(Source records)
- - -
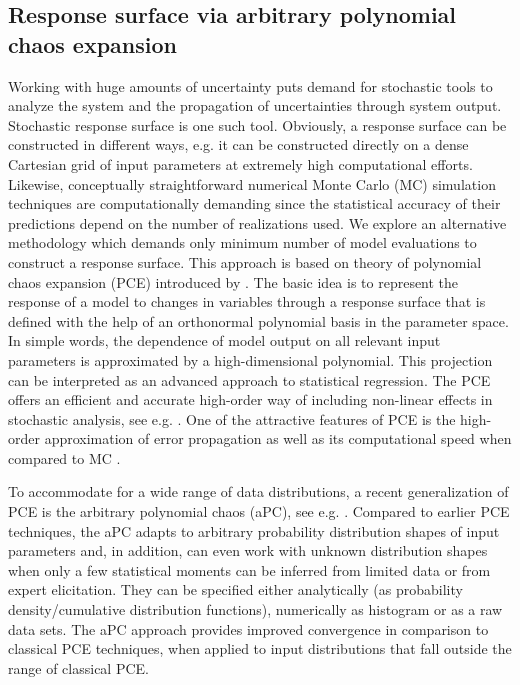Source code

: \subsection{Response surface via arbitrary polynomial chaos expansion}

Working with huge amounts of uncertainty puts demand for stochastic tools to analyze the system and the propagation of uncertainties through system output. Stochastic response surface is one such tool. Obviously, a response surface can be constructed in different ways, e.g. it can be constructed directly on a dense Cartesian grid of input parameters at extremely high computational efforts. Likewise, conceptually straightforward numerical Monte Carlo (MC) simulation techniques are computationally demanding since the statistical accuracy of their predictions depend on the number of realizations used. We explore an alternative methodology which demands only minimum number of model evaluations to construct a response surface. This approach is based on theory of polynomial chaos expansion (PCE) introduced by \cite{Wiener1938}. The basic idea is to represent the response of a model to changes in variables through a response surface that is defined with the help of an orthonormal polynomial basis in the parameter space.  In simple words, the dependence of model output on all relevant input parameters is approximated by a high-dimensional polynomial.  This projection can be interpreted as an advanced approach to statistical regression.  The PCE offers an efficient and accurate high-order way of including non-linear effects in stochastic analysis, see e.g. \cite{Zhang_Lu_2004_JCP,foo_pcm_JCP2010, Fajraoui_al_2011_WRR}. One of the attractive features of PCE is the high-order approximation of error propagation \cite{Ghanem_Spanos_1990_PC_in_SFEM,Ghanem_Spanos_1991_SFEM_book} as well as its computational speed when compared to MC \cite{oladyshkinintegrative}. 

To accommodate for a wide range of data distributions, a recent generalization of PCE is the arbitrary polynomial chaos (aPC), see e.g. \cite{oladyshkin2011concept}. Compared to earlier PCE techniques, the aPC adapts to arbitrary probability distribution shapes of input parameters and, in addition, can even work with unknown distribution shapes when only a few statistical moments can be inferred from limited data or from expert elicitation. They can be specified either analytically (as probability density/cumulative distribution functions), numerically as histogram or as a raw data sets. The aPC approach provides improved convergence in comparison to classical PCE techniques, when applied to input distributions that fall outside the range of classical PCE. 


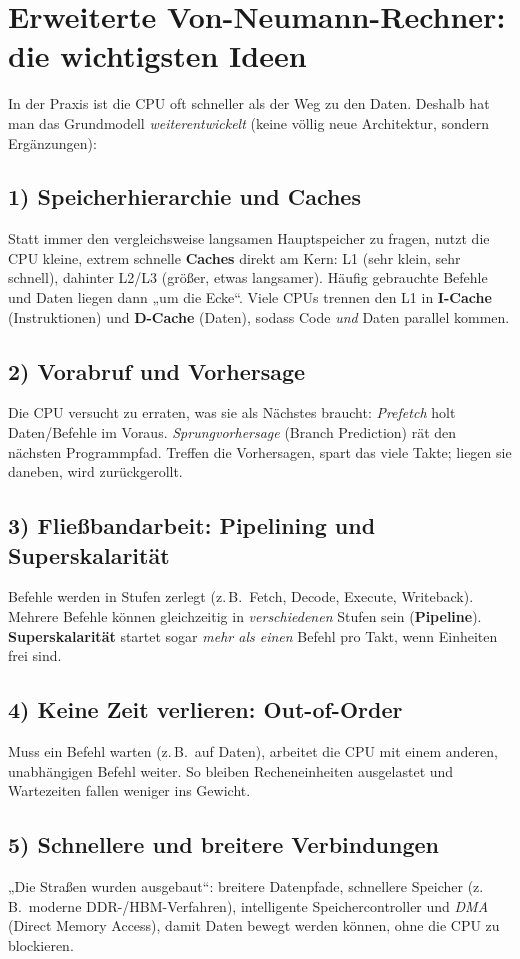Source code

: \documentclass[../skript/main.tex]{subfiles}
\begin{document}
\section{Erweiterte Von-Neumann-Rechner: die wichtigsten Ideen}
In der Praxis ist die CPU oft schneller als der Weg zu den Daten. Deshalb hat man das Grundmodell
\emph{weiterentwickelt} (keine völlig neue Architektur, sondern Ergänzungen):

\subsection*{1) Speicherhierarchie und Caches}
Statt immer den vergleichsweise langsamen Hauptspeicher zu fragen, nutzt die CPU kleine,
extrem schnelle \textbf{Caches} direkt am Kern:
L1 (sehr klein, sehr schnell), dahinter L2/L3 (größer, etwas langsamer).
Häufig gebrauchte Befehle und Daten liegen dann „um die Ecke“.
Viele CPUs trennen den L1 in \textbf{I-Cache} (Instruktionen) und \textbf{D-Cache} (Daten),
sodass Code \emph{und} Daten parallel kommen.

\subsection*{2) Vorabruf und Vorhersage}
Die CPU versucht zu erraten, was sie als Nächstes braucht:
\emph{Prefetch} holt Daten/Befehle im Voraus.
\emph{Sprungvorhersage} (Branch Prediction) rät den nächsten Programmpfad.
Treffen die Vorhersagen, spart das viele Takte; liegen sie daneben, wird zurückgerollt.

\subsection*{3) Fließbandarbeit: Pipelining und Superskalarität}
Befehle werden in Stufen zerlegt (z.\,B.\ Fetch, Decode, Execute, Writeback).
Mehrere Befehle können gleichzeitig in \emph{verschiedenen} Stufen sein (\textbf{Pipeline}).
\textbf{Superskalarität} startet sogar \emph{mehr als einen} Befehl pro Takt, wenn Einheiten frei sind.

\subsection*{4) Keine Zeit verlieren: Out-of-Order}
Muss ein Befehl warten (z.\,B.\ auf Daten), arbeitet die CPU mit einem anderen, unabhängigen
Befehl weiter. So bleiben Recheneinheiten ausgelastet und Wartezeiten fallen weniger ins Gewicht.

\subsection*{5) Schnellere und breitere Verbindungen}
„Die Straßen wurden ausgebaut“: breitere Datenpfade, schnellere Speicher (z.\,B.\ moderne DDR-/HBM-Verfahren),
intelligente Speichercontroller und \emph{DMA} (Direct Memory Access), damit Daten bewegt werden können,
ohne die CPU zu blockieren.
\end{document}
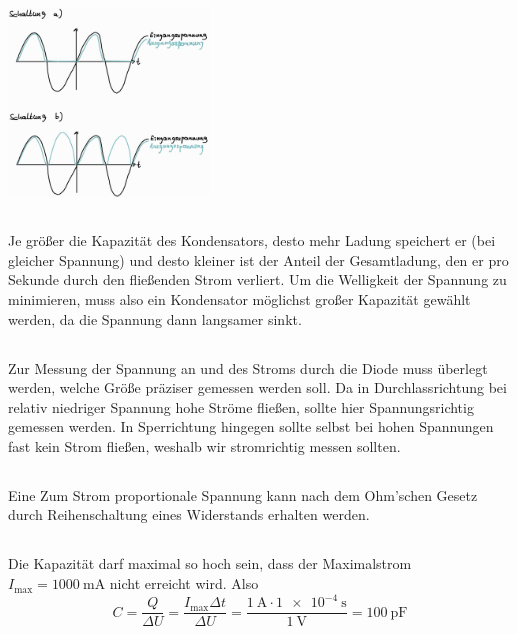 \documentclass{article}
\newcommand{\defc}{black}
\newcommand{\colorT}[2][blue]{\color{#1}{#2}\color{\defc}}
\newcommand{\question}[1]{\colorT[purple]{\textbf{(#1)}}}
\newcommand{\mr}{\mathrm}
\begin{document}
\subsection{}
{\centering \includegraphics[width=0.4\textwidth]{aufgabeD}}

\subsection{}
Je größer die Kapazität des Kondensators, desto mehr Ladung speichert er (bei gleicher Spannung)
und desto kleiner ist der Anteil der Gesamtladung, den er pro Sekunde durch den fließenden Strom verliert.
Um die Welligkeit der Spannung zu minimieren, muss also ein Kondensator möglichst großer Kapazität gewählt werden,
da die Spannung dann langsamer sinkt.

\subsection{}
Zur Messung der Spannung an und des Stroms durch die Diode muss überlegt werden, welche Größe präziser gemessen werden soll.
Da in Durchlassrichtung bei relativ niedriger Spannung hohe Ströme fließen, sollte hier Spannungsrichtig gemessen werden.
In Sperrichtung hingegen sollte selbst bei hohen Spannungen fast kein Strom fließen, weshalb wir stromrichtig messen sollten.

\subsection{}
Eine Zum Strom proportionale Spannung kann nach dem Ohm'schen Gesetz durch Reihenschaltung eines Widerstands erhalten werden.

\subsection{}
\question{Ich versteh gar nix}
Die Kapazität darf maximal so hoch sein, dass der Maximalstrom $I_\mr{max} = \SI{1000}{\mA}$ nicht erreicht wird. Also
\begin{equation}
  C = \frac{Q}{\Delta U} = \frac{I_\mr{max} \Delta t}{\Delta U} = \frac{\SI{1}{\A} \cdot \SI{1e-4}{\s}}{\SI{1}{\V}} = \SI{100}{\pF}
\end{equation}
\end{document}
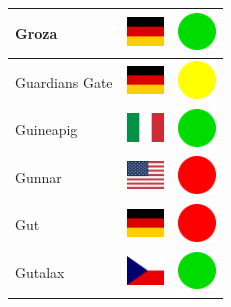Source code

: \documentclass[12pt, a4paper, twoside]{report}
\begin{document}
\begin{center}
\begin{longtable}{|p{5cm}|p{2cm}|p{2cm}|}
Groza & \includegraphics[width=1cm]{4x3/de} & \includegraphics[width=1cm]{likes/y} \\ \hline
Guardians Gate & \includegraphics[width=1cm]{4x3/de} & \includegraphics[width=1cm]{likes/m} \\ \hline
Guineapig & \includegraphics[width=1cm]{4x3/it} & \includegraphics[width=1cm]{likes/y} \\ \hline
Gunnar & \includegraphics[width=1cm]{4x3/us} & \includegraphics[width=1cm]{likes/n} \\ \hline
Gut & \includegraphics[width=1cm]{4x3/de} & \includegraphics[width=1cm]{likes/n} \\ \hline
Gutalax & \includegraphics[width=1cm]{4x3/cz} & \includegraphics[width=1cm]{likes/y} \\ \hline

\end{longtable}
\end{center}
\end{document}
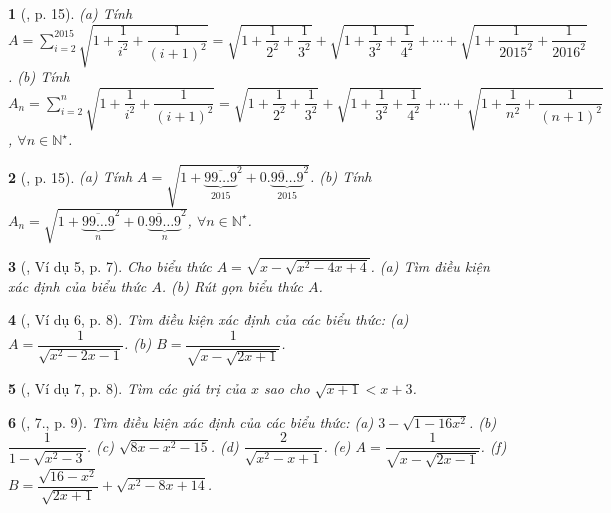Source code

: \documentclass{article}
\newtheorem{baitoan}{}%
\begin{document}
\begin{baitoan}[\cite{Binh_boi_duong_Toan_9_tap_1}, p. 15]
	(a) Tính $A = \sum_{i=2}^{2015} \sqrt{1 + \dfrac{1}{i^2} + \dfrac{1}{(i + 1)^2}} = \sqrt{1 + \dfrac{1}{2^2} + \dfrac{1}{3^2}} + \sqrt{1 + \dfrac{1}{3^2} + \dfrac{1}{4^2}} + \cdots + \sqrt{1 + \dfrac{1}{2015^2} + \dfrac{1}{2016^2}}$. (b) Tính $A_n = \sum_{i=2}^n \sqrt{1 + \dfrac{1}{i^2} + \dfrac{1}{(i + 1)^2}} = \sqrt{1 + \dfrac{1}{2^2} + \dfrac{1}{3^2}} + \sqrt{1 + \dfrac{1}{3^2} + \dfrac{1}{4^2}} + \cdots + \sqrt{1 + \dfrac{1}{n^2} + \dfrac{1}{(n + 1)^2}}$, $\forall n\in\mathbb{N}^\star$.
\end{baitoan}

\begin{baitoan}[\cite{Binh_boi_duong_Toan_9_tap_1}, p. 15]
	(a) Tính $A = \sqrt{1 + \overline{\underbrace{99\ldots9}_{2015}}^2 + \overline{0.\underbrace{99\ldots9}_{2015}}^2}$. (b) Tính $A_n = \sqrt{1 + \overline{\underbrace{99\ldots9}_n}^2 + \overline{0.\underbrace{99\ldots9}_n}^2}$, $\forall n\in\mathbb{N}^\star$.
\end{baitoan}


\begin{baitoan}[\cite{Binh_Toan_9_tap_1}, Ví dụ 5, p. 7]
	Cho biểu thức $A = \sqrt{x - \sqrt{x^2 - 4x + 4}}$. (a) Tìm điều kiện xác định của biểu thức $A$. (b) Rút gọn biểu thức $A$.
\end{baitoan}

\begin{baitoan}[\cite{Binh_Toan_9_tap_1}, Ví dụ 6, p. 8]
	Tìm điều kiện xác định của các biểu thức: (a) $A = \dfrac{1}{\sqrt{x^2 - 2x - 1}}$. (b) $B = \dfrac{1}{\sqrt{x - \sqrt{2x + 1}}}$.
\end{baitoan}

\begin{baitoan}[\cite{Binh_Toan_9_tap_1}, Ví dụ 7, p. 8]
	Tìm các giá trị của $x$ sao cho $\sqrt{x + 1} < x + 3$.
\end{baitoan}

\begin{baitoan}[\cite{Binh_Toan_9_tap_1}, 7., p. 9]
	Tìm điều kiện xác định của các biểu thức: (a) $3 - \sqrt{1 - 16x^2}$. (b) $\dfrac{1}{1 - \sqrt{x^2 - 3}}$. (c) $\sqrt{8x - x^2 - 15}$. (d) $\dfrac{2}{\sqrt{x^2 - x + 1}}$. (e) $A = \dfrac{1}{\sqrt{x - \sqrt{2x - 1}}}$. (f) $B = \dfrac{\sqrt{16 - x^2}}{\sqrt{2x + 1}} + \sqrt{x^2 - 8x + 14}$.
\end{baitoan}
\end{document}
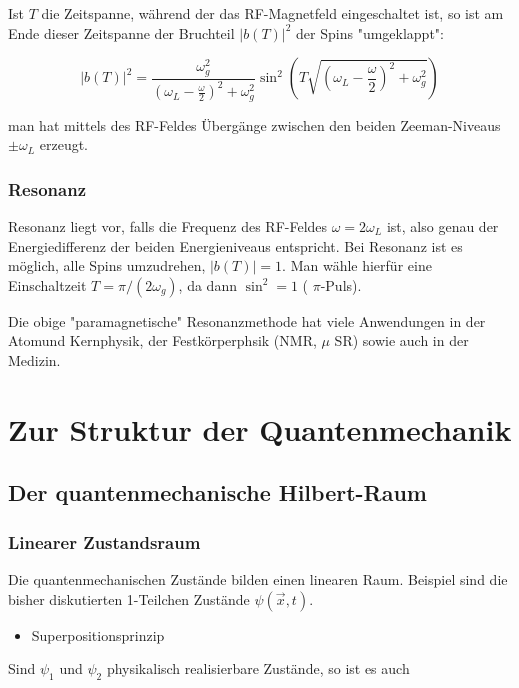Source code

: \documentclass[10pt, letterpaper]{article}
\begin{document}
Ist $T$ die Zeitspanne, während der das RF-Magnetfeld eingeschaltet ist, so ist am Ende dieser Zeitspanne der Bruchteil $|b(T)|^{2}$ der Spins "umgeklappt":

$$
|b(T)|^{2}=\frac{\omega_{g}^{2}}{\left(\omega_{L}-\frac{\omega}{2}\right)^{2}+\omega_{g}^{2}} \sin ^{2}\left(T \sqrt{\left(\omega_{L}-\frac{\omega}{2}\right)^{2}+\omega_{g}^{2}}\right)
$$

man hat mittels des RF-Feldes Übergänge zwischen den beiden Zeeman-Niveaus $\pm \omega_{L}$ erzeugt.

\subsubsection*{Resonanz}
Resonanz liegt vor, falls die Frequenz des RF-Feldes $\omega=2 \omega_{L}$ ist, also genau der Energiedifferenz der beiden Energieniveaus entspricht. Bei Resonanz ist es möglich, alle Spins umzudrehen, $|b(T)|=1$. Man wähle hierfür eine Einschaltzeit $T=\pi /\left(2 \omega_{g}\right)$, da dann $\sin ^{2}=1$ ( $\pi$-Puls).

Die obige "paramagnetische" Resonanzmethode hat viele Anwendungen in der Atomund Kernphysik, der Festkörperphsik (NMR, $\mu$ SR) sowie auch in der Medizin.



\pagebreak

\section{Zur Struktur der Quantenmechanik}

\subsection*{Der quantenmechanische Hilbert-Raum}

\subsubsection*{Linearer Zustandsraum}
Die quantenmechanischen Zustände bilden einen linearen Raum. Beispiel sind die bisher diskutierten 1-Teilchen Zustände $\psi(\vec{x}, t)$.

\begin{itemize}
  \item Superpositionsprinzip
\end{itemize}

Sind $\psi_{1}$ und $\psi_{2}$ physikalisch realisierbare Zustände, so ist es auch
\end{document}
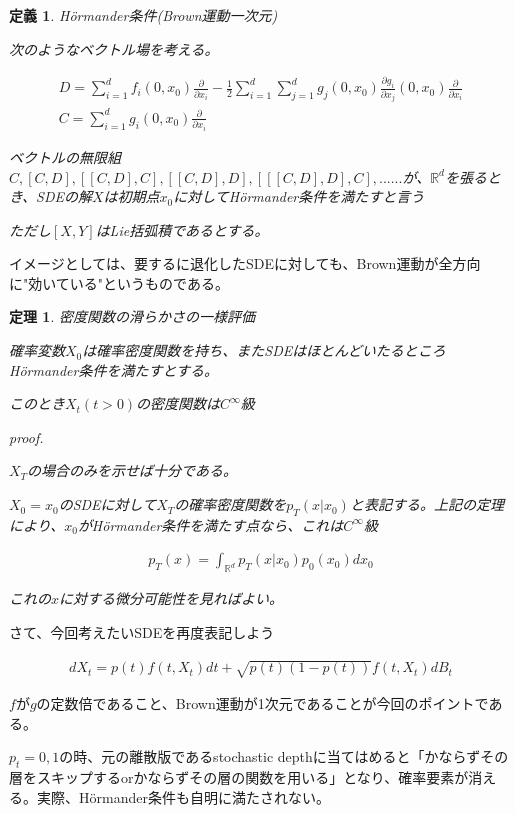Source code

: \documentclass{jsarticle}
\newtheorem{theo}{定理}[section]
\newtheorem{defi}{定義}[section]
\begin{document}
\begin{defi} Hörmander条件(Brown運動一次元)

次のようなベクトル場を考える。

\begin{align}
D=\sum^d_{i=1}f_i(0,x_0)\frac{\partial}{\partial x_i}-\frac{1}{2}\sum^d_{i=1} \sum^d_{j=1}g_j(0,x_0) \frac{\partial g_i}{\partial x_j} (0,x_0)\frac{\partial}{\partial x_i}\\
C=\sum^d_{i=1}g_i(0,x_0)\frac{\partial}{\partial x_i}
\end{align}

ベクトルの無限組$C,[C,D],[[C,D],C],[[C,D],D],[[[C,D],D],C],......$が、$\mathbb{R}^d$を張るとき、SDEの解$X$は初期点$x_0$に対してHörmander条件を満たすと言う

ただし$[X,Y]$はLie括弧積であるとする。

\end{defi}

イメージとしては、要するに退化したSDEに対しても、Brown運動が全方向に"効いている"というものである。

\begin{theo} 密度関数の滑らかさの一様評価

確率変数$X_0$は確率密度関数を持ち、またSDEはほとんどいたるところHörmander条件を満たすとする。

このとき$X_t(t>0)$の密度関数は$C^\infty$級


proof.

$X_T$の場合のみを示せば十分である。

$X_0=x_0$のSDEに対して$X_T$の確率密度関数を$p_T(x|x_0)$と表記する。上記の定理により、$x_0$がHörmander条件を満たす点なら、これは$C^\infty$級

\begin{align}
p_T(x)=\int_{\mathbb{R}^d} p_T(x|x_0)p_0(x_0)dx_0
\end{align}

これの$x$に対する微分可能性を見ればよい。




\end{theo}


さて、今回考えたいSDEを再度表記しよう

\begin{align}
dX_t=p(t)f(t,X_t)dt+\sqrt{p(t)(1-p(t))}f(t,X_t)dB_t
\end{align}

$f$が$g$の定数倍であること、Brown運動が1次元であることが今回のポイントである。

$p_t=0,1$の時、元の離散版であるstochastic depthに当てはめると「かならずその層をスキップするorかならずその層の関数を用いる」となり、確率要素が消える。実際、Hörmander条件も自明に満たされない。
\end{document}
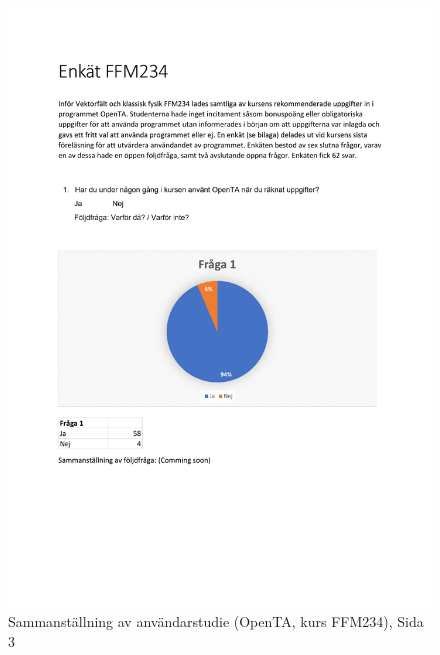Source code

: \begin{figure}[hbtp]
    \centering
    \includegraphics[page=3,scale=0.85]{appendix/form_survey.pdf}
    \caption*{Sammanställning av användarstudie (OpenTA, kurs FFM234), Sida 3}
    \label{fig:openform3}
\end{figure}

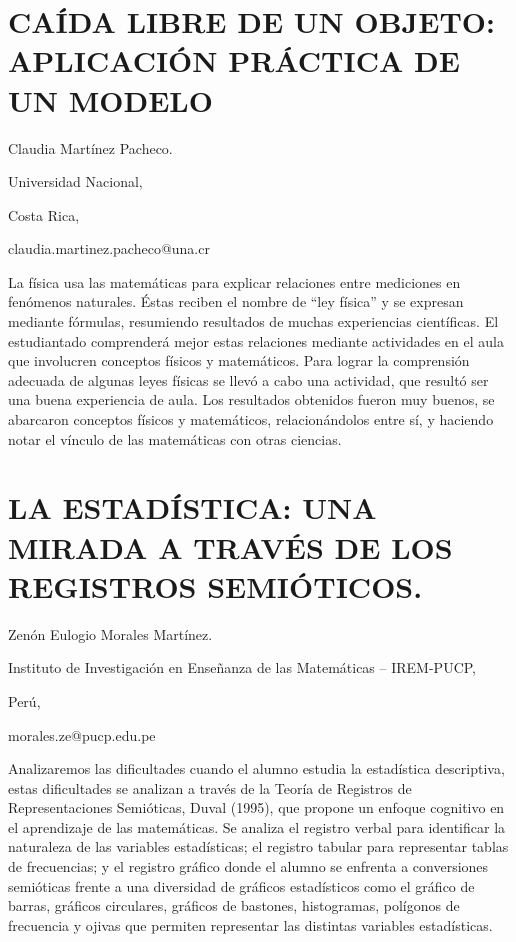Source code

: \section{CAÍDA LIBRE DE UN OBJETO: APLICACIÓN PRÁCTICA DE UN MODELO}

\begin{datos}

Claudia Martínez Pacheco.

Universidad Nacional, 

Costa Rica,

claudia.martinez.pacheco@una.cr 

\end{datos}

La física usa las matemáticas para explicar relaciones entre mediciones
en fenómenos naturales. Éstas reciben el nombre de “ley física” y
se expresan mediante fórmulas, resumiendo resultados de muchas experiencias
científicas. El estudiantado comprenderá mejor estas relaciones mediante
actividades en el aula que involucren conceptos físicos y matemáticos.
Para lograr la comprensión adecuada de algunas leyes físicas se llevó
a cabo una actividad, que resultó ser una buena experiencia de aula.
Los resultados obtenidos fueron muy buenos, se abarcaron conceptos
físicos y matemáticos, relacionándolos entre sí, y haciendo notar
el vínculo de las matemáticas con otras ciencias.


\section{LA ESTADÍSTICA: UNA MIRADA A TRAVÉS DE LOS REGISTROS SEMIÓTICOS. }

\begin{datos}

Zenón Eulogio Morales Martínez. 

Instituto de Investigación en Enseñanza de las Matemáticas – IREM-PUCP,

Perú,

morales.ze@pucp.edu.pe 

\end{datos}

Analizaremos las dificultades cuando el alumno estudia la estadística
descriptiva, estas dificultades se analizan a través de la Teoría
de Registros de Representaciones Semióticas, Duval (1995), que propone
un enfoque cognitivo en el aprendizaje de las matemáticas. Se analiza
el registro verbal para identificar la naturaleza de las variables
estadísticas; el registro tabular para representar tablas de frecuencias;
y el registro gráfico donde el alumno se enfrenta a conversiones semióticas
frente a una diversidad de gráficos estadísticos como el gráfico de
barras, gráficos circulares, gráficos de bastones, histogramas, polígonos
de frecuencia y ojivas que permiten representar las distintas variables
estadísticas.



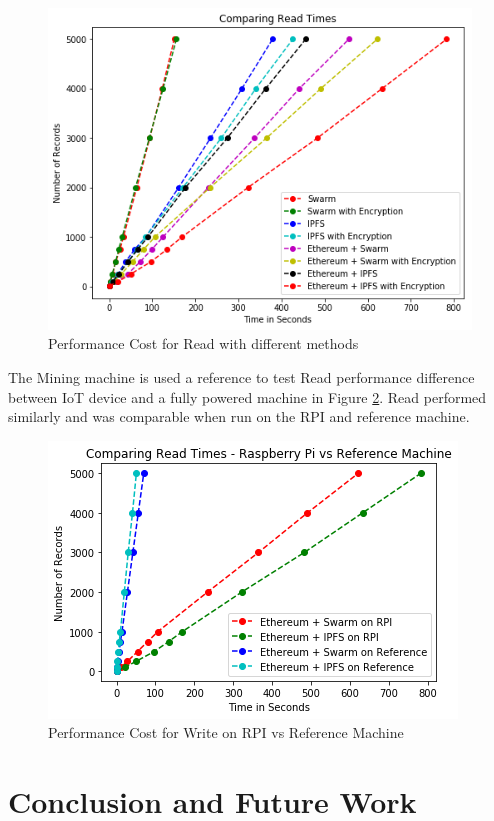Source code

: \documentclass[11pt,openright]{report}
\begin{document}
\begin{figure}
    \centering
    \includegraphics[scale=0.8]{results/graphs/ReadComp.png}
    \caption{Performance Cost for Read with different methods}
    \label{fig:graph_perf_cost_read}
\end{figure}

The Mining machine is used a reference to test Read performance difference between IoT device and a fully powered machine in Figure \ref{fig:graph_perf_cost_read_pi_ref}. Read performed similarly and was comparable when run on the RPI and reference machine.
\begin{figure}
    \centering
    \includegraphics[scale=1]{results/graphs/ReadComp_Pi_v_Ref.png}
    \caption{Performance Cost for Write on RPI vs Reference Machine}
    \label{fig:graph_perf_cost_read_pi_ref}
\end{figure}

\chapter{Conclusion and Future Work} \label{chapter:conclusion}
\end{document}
- - -
[What the task asks] Scan the records for the string "dificultades". Copy each line in which it appears.

[Result of this exercise]
Analizaremos las dificultades cuando el alumno estudia la estadística
descriptiva, estas dificultades se analizan a través de la Teoría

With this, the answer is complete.